Flint water protesters outside Lansing City Hall. Photo: Chad Livengood, Detroit News

Flint water protesters outside Lansing City Hall. W. Bloomfield is an affluent suburb of Detroit. Photo: Chad Livengood, Detroit News

Governor Rick Snyder is right when he says “government failed you…by breaking the trust you placed in us,” but I wonder when he believes that failure began. It surely goes back decades, to the traitorous retreat of the auto industry from Michigan to cheap labor countries, accelerated by government policies like the North American Free Trade Agreement (NAFTA) and now the Trans-Pacific Partnership (TPP). More recently, in a misguided effort to stem the hard effects of the global financial crisis, our state government tightened the belt of austerity and reenforced their policies with anti-democratic “emergency management” laws, rather than invest in our greatest asset: the people of Michigan. These failures preceded Governor Snyder, and they’ll follow after him unless we get serious about healing bullet wounds – and stopping the bleeding.

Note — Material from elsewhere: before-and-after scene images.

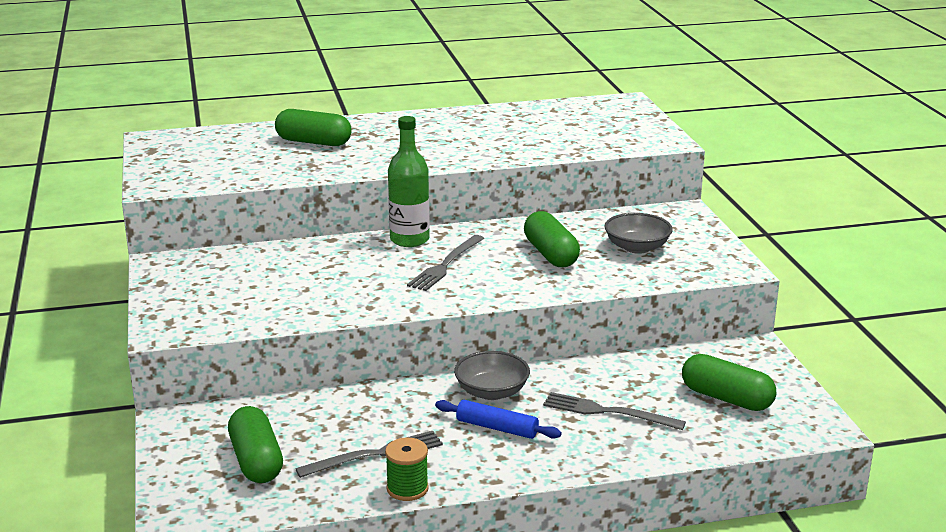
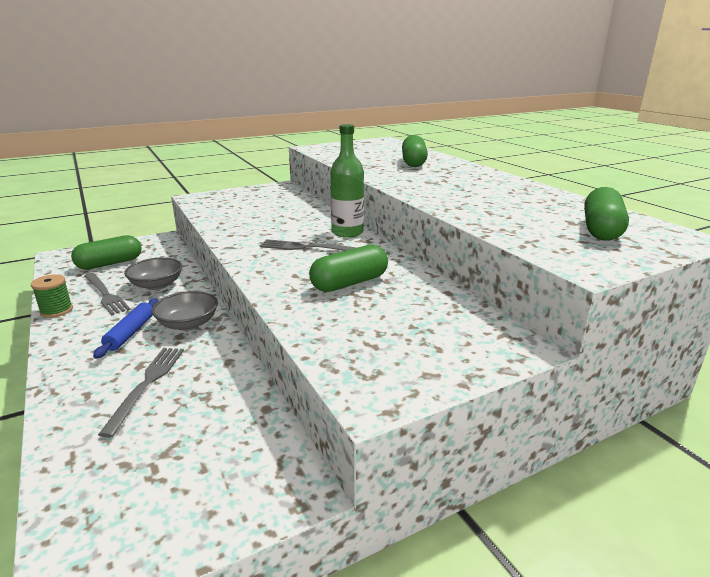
camera: 75 degrees right, 0 degrees up
grey bowl [605,213,673,254] -> grey bowl moved to [124,257,182,290]
green capsule [682,354,776,411] -> green capsule moved to [584,187,629,241]

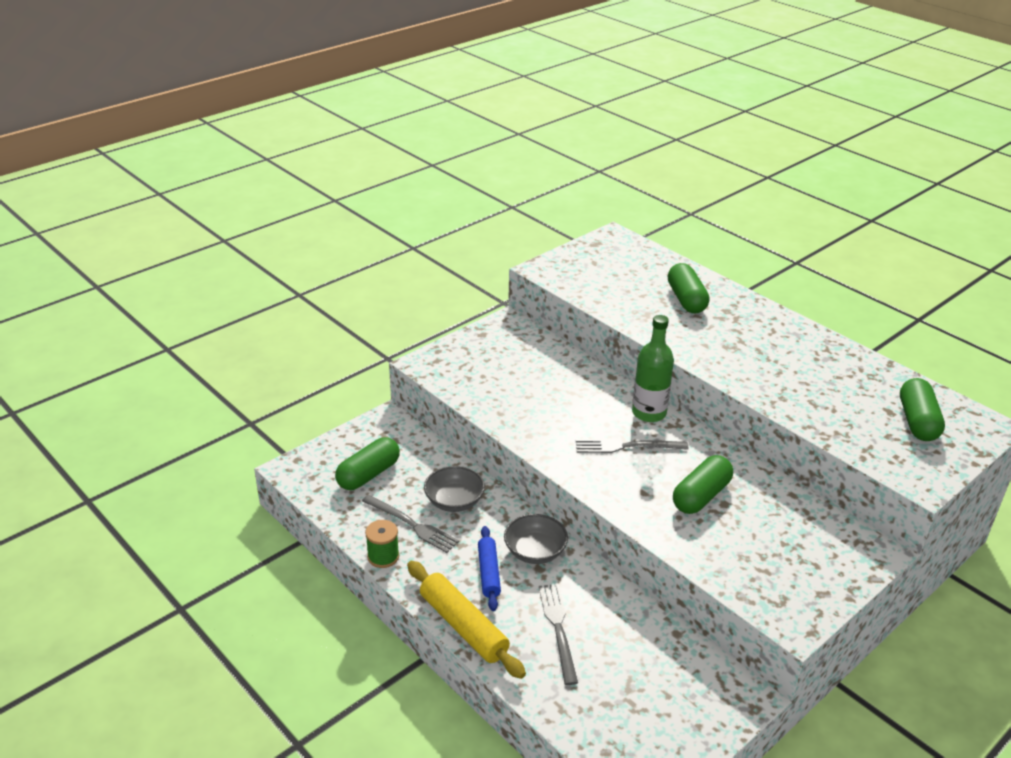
camera: 15 degrees left, 10 degrees up
none -> yellow rolling pin [407,561,526,679]

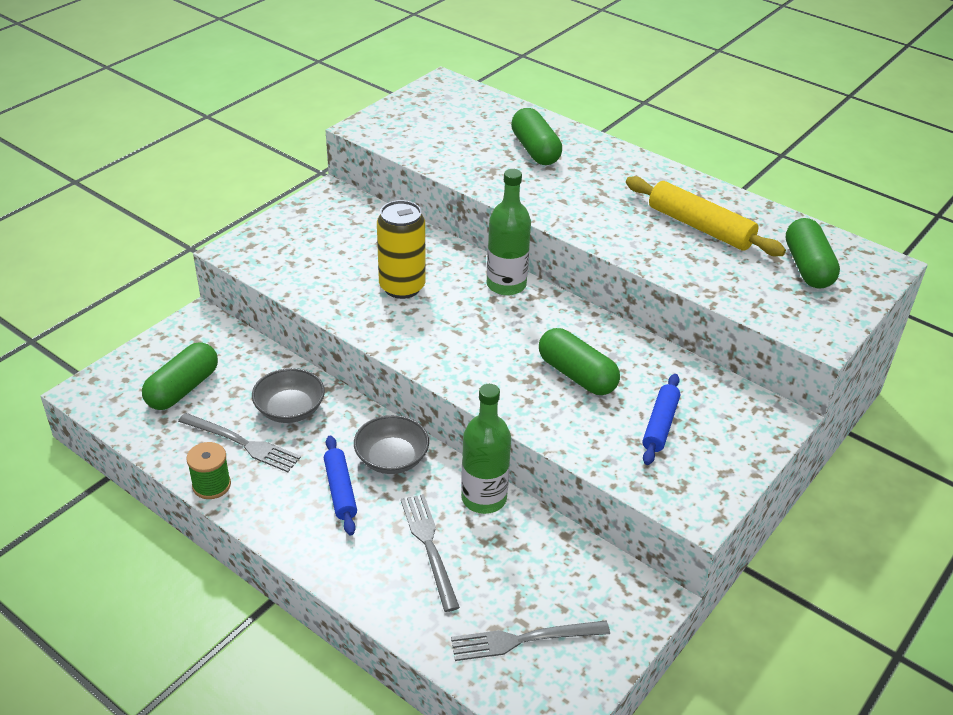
camera: 10 degrees left, 5 degrees up
yellow rolling pin [407,561,526,679] -> yellow rolling pin moved to [626,176,786,257]
grey fork [576,439,689,453] -> grey fork moved to [451,621,610,661]
green capsule [673,455,733,514] -> green capsule turned 75 degrees counterclockwise [539,328,620,395]
none -> yellow can [377,200,425,299]
none -> green bottle [461,384,511,514]
none -> blue rolling pin [642,374,680,465]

The Detroit News editorial board also erred in positing that “angry protests and mass demonstrations” have served their purpose, and now is not the time for “angry personal attacks and the politicization of this issue.” People are angry, but they’re also right and we must listen to them now more than ever. The fact that the Flint “issue” has become politicized is a positive sign that people recognize its importance, and it is pure cynicism to suggest that making the Flint water crisis a presidential issue won’t help fix it. We have seen the power of protest movements like Occupy Wall Street and #BlackLivesMatter to transform the agenda of both party’s presidential political debates, and to suggest this won’t help fix urgent issues like income inequality and police accountability is exactly the kind of defeatism that stifles political participation in our country. Let the protests and the vigorous debate ensue!

Flint’s water crisis should be seen as the final proof that government austerity policies have indisputably failed. It should also be the clarion call to a rising generation of American youth – diverse, intelligent and optimistic – that it is our time to step into the political fray. Just as newly-elected Flint Mayor Karen Weaver rode into office on a pledge to treat Flint’s crisis like the national emergency it is, we must think big and bold about the kind of government we want to rebuild in our shaken state. And that – more than any amount of bottled water or lead filters – will put us back on course to eliminating this shameful 21st century poverty.